◆ **Task prompt**
Verbatim copy without images: return all of the data as it stands.

◆ **Material provided**

---------------

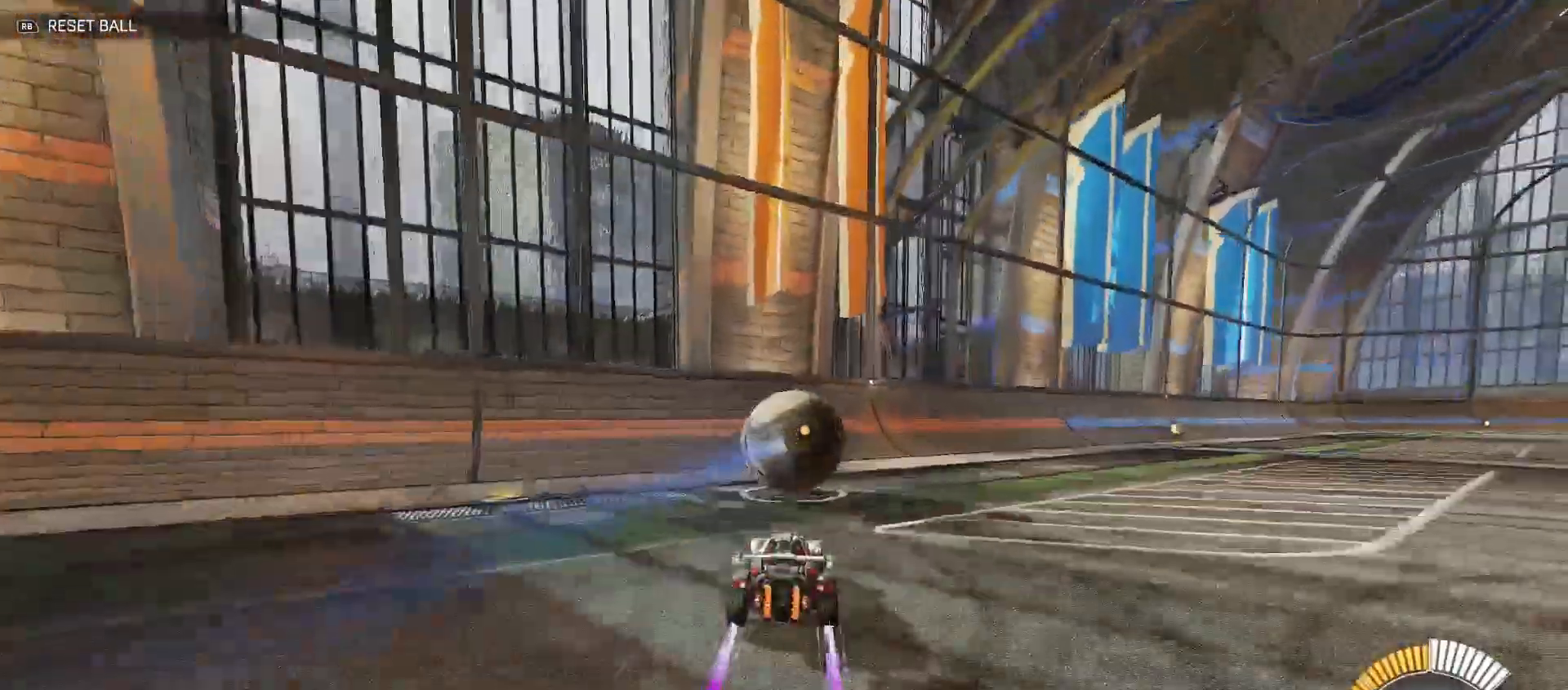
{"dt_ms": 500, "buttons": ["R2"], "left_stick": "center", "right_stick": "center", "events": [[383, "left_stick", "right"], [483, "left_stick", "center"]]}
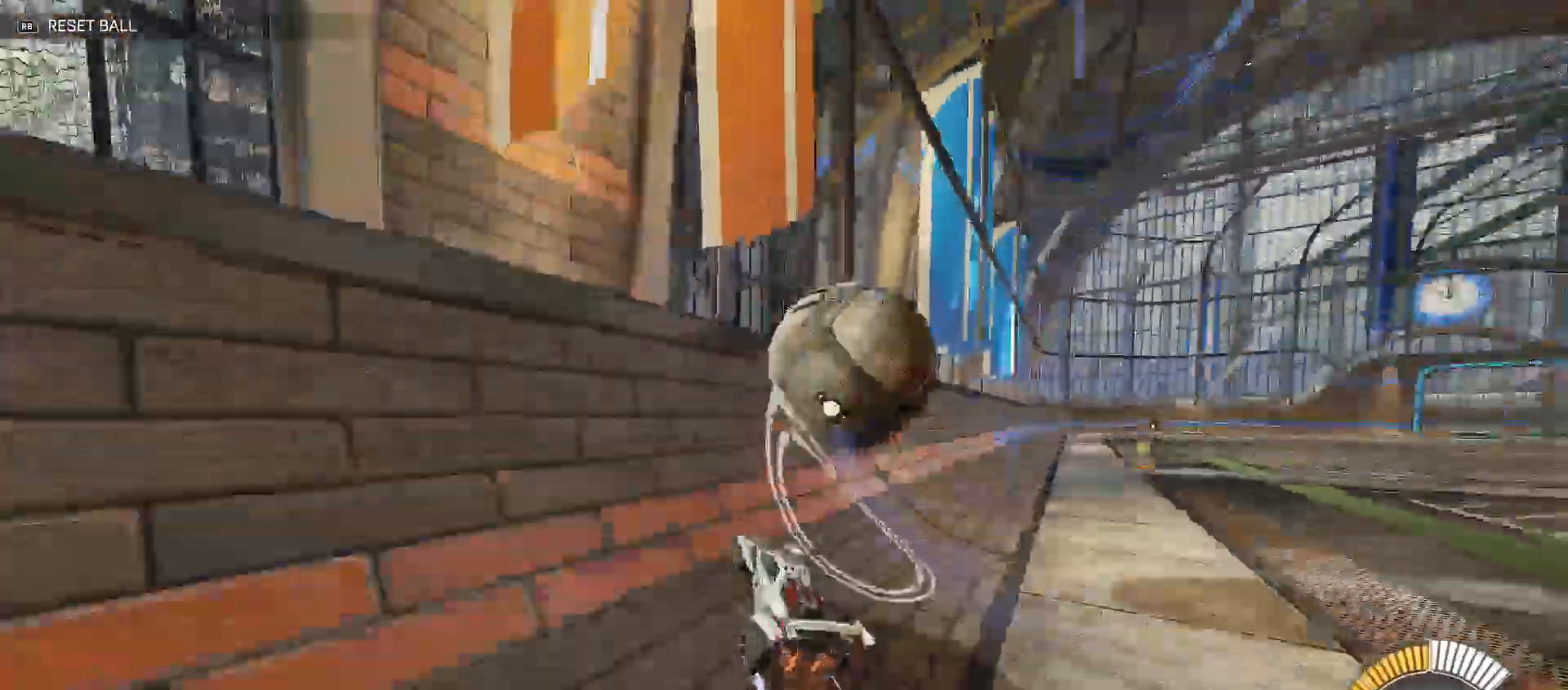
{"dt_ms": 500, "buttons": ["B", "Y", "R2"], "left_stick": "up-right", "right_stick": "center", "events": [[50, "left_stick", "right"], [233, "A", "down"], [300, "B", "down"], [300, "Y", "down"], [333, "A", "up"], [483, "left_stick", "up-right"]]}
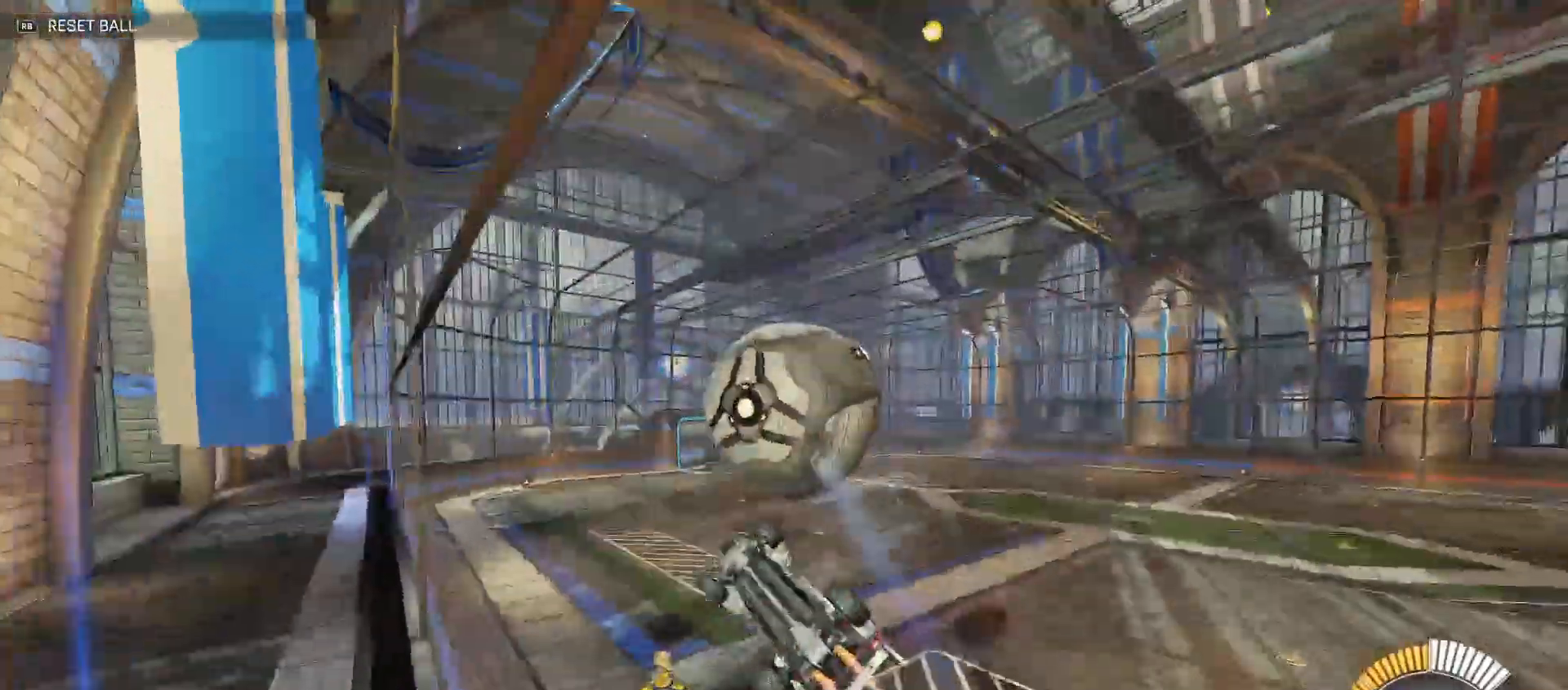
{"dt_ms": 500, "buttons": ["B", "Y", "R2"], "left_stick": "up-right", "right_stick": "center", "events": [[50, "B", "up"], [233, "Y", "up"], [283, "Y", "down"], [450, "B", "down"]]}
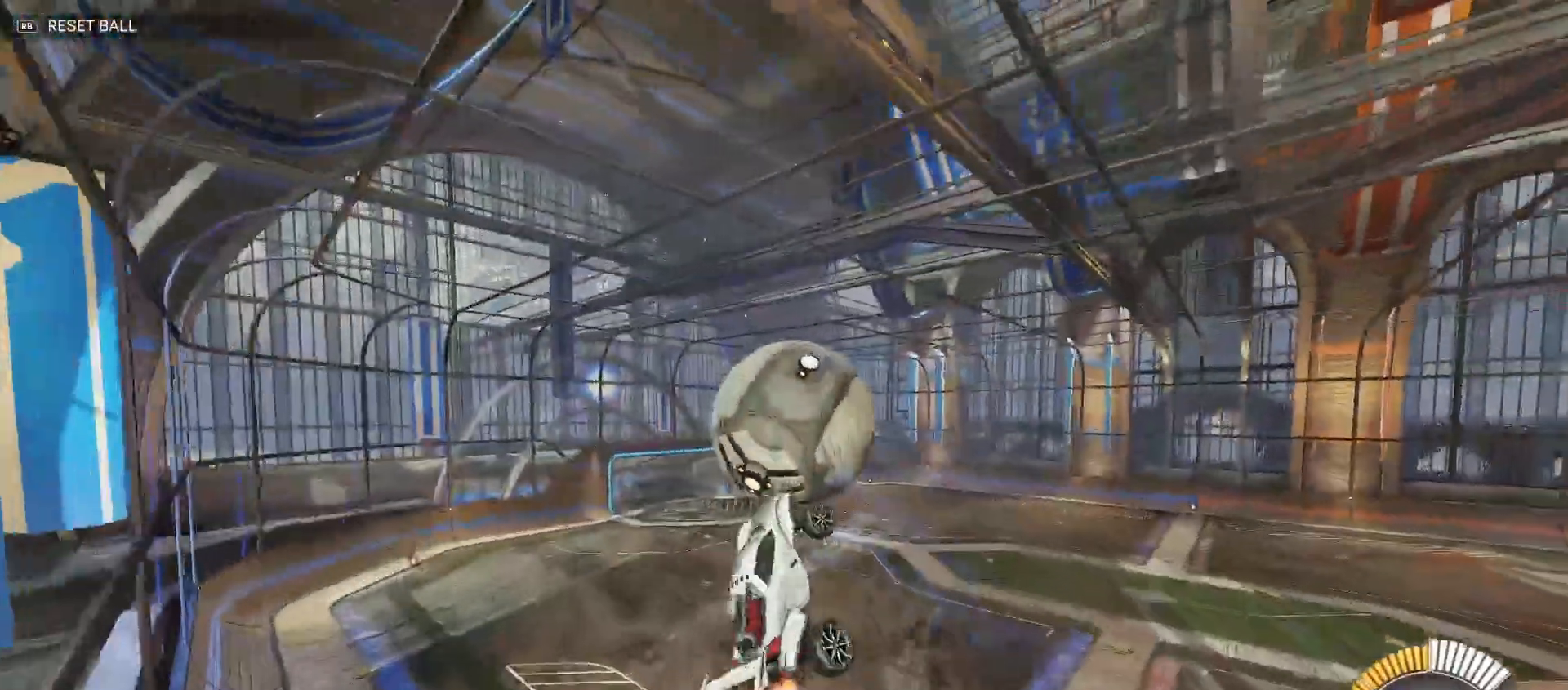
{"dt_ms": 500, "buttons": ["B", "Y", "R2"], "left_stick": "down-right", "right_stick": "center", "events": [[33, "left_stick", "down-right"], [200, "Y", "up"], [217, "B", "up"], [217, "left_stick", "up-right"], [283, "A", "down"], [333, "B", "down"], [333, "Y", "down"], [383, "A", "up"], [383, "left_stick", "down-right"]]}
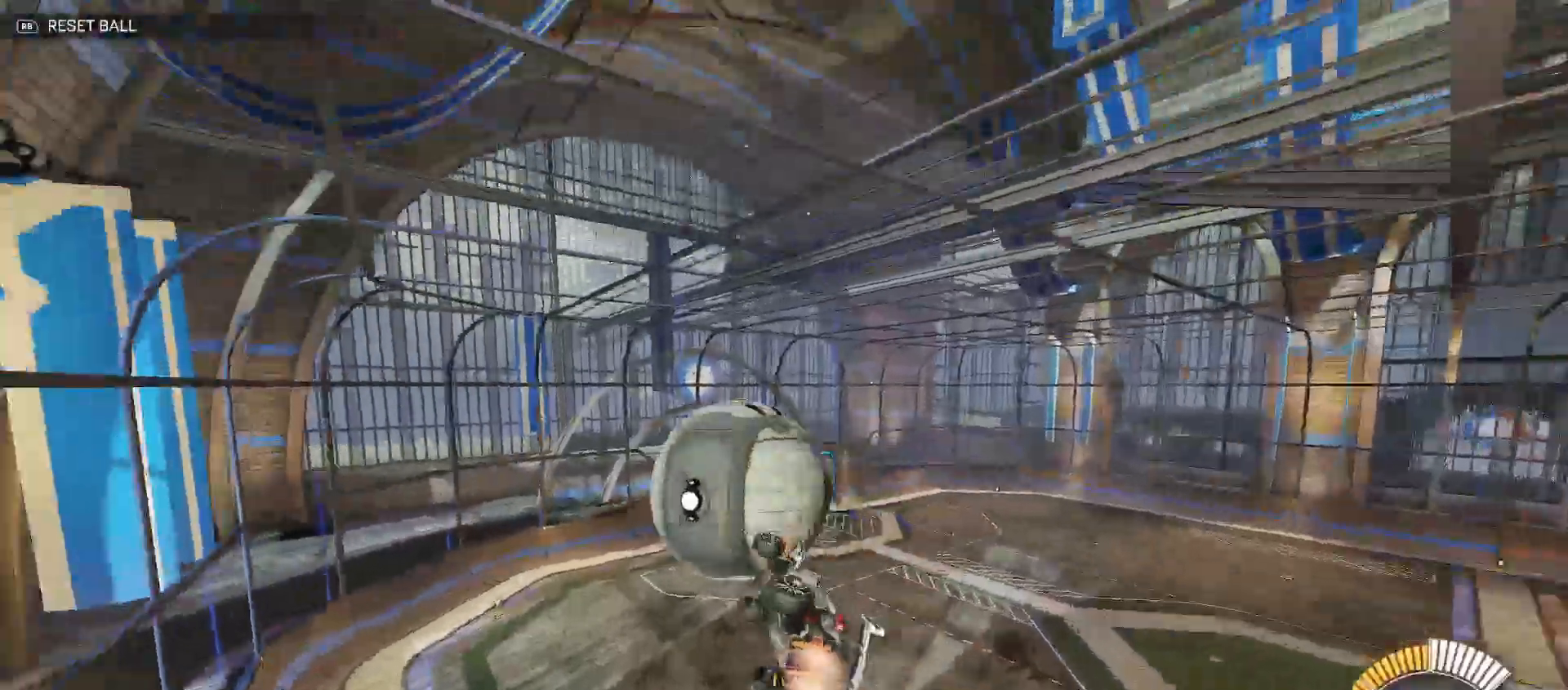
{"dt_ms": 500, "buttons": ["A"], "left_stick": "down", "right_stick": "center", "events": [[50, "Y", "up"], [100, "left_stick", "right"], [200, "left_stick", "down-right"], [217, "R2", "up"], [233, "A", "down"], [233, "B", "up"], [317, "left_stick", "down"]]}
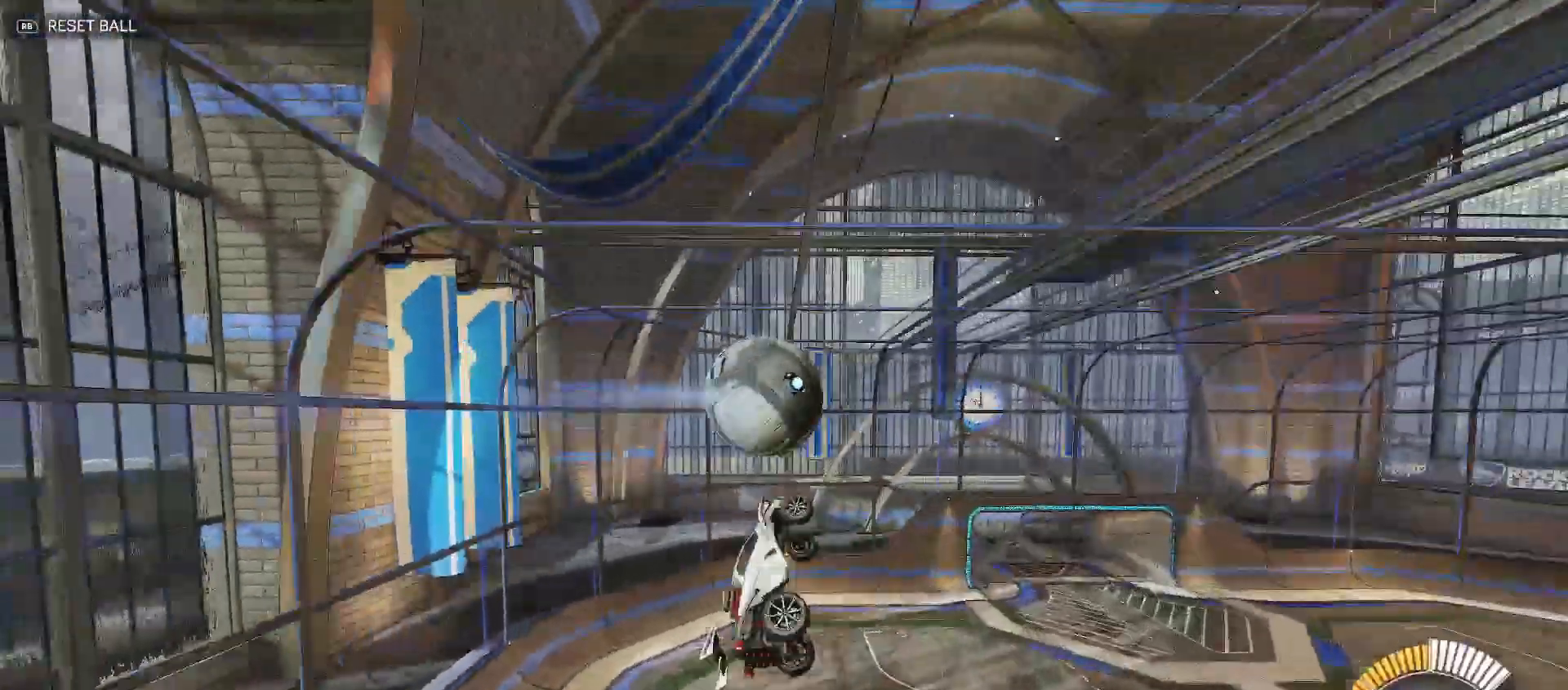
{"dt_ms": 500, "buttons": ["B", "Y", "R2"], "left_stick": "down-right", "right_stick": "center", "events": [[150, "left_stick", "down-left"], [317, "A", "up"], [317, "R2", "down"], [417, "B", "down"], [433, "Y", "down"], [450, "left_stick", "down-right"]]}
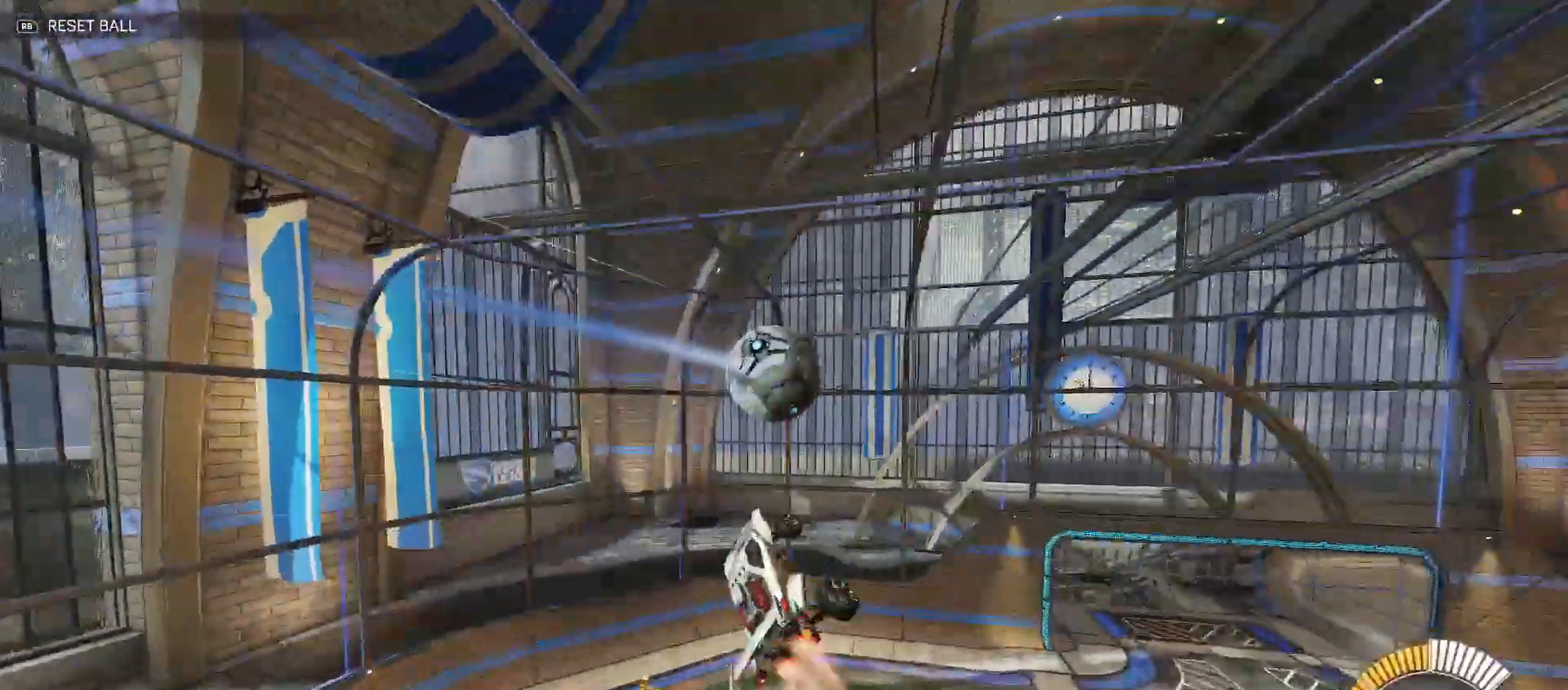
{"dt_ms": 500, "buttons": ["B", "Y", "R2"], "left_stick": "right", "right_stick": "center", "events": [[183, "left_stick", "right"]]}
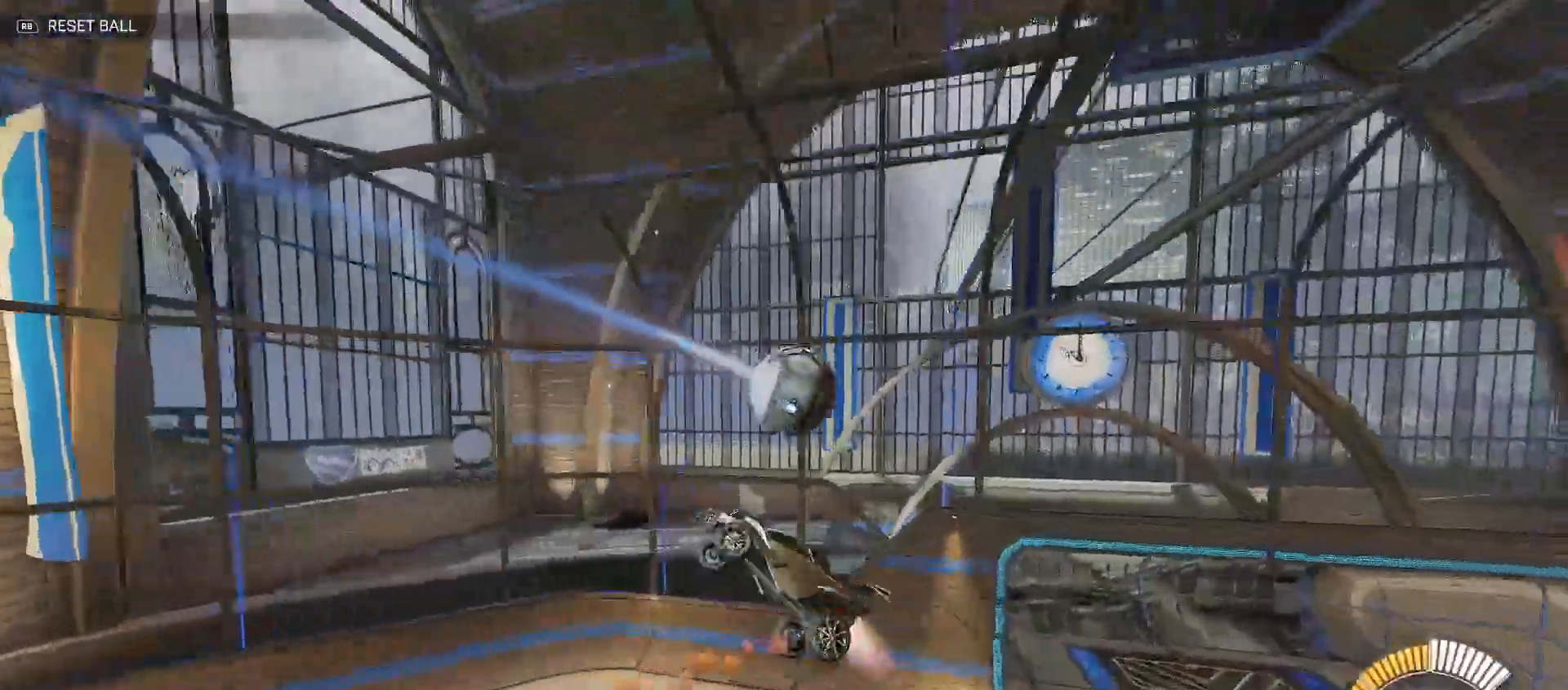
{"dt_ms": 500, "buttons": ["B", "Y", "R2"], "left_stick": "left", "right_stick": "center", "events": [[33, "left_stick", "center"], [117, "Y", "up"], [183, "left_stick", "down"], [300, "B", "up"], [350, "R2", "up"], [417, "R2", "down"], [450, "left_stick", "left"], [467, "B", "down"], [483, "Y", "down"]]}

---------------

◆ **Answer box**
{"dt_ms": 500, "buttons": ["R2"], "left_stick": "center", "right_stick": "center", "events": [[383, "left_stick", "right"], [483, "left_stick", "center"]]}
{"dt_ms": 500, "buttons": ["B", "Y", "R2"], "left_stick": "up-right", "right_stick": "center", "events": [[50, "left_stick", "right"], [233, "A", "down"], [300, "B", "down"], [300, "Y", "down"], [333, "A", "up"], [483, "left_stick", "up-right"]]}
{"dt_ms": 500, "buttons": ["B", "Y", "R2"], "left_stick": "up-right", "right_stick": "center", "events": [[50, "B", "up"], [233, "Y", "up"], [283, "Y", "down"], [450, "B", "down"]]}
{"dt_ms": 500, "buttons": ["B", "Y", "R2"], "left_stick": "down-right", "right_stick": "center", "events": [[33, "left_stick", "down-right"], [200, "Y", "up"], [217, "B", "up"], [217, "left_stick", "up-right"], [283, "A", "down"], [333, "B", "down"], [333, "Y", "down"], [383, "A", "up"], [383, "left_stick", "down-right"]]}
{"dt_ms": 500, "buttons": ["A"], "left_stick": "down", "right_stick": "center", "events": [[50, "Y", "up"], [100, "left_stick", "right"], [200, "left_stick", "down-right"], [217, "R2", "up"], [233, "A", "down"], [233, "B", "up"], [317, "left_stick", "down"]]}
{"dt_ms": 500, "buttons": ["B", "Y", "R2"], "left_stick": "down-right", "right_stick": "center", "events": [[150, "left_stick", "down-left"], [317, "A", "up"], [317, "R2", "down"], [417, "B", "down"], [433, "Y", "down"], [450, "left_stick", "down-right"]]}
{"dt_ms": 500, "buttons": ["B", "Y", "R2"], "left_stick": "right", "right_stick": "center", "events": [[183, "left_stick", "right"]]}
{"dt_ms": 500, "buttons": ["B", "Y", "R2"], "left_stick": "left", "right_stick": "center", "events": [[33, "left_stick", "center"], [117, "Y", "up"], [183, "left_stick", "down"], [300, "B", "up"], [350, "R2", "up"], [417, "R2", "down"], [450, "left_stick", "left"], [467, "B", "down"], [483, "Y", "down"]]}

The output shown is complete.